(EXERCISE DATA)

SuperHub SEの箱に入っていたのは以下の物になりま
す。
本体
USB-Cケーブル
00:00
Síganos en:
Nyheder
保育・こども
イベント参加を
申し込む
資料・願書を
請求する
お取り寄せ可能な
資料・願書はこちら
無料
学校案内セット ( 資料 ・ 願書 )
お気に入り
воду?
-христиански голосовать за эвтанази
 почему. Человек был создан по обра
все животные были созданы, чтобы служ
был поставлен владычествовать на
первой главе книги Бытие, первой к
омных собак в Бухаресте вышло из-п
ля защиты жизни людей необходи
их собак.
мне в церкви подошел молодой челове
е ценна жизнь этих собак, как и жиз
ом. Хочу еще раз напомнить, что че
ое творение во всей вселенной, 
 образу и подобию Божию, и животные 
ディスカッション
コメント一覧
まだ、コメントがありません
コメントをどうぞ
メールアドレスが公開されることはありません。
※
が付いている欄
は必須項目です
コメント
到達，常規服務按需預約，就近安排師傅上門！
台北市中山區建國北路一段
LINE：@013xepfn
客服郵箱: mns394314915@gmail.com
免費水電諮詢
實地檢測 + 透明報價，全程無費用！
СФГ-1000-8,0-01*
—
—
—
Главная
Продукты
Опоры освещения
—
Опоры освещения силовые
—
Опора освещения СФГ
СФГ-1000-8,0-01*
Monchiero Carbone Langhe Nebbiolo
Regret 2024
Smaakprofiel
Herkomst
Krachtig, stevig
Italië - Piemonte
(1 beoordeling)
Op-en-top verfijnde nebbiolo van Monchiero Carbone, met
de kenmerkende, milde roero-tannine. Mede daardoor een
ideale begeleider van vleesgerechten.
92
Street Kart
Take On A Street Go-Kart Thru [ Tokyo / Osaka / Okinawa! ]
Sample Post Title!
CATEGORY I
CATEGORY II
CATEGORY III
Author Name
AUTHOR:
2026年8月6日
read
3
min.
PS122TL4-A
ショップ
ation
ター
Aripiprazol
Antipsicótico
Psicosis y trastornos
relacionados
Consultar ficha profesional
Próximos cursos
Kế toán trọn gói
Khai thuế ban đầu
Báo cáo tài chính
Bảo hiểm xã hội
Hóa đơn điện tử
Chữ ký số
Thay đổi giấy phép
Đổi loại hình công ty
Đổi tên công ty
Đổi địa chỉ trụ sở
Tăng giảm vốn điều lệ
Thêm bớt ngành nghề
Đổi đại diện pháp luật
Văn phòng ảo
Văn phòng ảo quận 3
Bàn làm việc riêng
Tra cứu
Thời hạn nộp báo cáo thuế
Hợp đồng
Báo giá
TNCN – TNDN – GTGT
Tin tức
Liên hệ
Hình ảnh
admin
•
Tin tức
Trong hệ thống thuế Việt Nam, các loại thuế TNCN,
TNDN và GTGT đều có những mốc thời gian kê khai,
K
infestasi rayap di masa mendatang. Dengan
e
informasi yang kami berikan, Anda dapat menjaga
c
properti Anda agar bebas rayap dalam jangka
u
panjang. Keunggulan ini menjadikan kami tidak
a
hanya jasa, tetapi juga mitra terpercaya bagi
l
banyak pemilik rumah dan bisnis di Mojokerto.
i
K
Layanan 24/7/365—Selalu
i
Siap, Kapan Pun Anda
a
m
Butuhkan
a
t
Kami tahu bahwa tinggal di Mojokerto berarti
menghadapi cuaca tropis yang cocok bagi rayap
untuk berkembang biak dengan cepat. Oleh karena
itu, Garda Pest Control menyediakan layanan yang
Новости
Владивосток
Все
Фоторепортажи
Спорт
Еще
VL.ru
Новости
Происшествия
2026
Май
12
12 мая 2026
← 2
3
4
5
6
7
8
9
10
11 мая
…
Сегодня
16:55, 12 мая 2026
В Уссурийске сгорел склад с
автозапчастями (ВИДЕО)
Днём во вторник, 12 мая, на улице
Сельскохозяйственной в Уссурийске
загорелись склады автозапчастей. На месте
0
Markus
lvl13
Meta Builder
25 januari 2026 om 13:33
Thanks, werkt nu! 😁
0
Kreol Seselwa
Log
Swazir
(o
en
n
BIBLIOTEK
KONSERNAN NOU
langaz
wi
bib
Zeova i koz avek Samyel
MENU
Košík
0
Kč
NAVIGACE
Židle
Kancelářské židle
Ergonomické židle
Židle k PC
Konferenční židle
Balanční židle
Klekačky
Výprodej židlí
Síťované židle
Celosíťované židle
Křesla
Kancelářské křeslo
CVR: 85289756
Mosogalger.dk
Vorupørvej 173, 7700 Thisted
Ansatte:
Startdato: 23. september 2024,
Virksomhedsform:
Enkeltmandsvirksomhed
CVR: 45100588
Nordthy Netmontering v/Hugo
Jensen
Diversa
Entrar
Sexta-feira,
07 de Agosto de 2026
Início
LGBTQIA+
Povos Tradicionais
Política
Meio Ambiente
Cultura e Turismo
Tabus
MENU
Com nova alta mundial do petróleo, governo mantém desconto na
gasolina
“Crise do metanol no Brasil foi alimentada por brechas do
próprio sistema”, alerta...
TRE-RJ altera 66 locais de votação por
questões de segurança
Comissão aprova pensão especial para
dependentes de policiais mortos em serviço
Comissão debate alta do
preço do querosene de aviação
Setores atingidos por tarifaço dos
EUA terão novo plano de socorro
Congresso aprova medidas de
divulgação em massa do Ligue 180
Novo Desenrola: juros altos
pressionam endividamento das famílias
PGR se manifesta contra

(End EXERCISE DATA)

The whole of the material above should be given again exactly.

THE COMPLETED TASK:
SuperHub SEの箱に入っていたのは以下の物になりま
す。
本体
USB-Cケーブル
00:00
Síganos en:
Nyheder
保育・こども
イベント参加を
申し込む
資料・願書を
請求する
お取り寄せ可能な
資料・願書はこちら
無料
学校案内セット ( 資料 ・ 願書 )
お気に入り
воду?
-христиански голосовать за эвтанази
 почему. Человек был создан по обра
все животные были созданы, чтобы служ
был поставлен владычествовать на
первой главе книги Бытие, первой к
омных собак в Бухаресте вышло из-п
ля защиты жизни людей необходи
их собак.
мне в церкви подошел молодой челове
е ценна жизнь этих собак, как и жиз
ом. Хочу еще раз напомнить, что че
ое творение во всей вселенной, 
 образу и подобию Божию, и животные 
ディスカッション
コメント一覧
まだ、コメントがありません
コメントをどうぞ
メールアドレスが公開されることはありません。
※
が付いている欄
は必須項目です
コメント
到達，常規服務按需預約，就近安排師傅上門！
台北市中山區建國北路一段
LINE：@013xepfn
客服郵箱: mns394314915@gmail.com
免費水電諮詢
實地檢測 + 透明報價，全程無費用！
СФГ-1000-8,0-01*
—
—
—
Главная
Продукты
Опоры освещения
—
Опоры освещения силовые
—
Опора освещения СФГ
СФГ-1000-8,0-01*
Monchiero Carbone Langhe Nebbiolo
Regret 2024
Smaakprofiel
Herkomst
Krachtig, stevig
Italië - Piemonte
(1 beoordeling)
Op-en-top verfijnde nebbiolo van Monchiero Carbone, met
de kenmerkende, milde roero-tannine. Mede daardoor een
ideale begeleider van vleesgerechten.
92
Street Kart
Take On A Street Go-Kart Thru [ Tokyo / Osaka / Okinawa! ]
Sample Post Title!
CATEGORY I
CATEGORY II
CATEGORY III
Author Name
AUTHOR:
2026年8月6日
read
3
min.
PS122TL4-A
ショップ
ation
ター
Aripiprazol
Antipsicótico
Psicosis y trastornos
relacionados
Consultar ficha profesional
Próximos cursos
Kế toán trọn gói
Khai thuế ban đầu
Báo cáo tài chính
Bảo hiểm xã hội
Hóa đơn điện tử
Chữ ký số
Thay đổi giấy phép
Đổi loại hình công ty
Đổi tên công ty
Đổi địa chỉ trụ sở
Tăng giảm vốn điều lệ
Thêm bớt ngành nghề
Đổi đại diện pháp luật
Văn phòng ảo
Văn phòng ảo quận 3
Bàn làm việc riêng
Tra cứu
Thời hạn nộp báo cáo thuế
Hợp đồng
Báo giá
TNCN – TNDN – GTGT
Tin tức
Liên hệ
Hình ảnh
admin
•
Tin tức
Trong hệ thống thuế Việt Nam, các loại thuế TNCN,
TNDN và GTGT đều có những mốc thời gian kê khai,
K
infestasi rayap di masa mendatang. Dengan
e
informasi yang kami berikan, Anda dapat menjaga
c
properti Anda agar bebas rayap dalam jangka
u
panjang. Keunggulan ini menjadikan kami tidak
a
hanya jasa, tetapi juga mitra terpercaya bagi
l
banyak pemilik rumah dan bisnis di Mojokerto.
i
K
Layanan 24/7/365—Selalu
i
Siap, Kapan Pun Anda
a
m
Butuhkan
a
t
Kami tahu bahwa tinggal di Mojokerto berarti
menghadapi cuaca tropis yang cocok bagi rayap
untuk berkembang biak dengan cepat. Oleh karena
itu, Garda Pest Control menyediakan layanan yang
Новости
Владивосток
Все
Фоторепортажи
Спорт
Еще
VL.ru
Новости
Происшествия
2026
Май
12
12 мая 2026
← 2
3
4
5
6
7
8
9
10
11 мая
…
Сегодня
16:55, 12 мая 2026
В Уссурийске сгорел склад с
автозапчастями (ВИДЕО)
Днём во вторник, 12 мая, на улице
Сельскохозяйственной в Уссурийске
загорелись склады автозапчастей. На месте
0
Markus
lvl13
Meta Builder
25 januari 2026 om 13:33
Thanks, werkt nu! 😁
0
Kreol Seselwa
Log
Swazir
(o
en
n
BIBLIOTEK
KONSERNAN NOU
langaz
wi
bib
Zeova i koz avek Samyel
MENU
Košík
0
Kč
NAVIGACE
Židle
Kancelářské židle
Ergonomické židle
Židle k PC
Konferenční židle
Balanční židle
Klekačky
Výprodej židlí
Síťované židle
Celosíťované židle
Křesla
Kancelářské křeslo
CVR: 85289756
Mosogalger.dk
Vorupørvej 173, 7700 Thisted
Ansatte:
Startdato: 23. september 2024,
Virksomhedsform:
Enkeltmandsvirksomhed
CVR: 45100588
Nordthy Netmontering v/Hugo
Jensen
Diversa
Entrar
Sexta-feira,
07 de Agosto de 2026
Início
LGBTQIA+
Povos Tradicionais
Política
Meio Ambiente
Cultura e Turismo
Tabus
MENU
Com nova alta mundial do petróleo, governo mantém desconto na
gasolina
“Crise do metanol no Brasil foi alimentada por brechas do
próprio sistema”, alerta...
TRE-RJ altera 66 locais de votação por
questões de segurança
Comissão aprova pensão especial para
dependentes de policiais mortos em serviço
Comissão debate alta do
preço do querosene de aviação
Setores atingidos por tarifaço dos
EUA terão novo plano de socorro
Congresso aprova medidas de
divulgação em massa do Ligue 180
Novo Desenrola: juros altos
pressionam endividamento das famílias
PGR se manifesta contra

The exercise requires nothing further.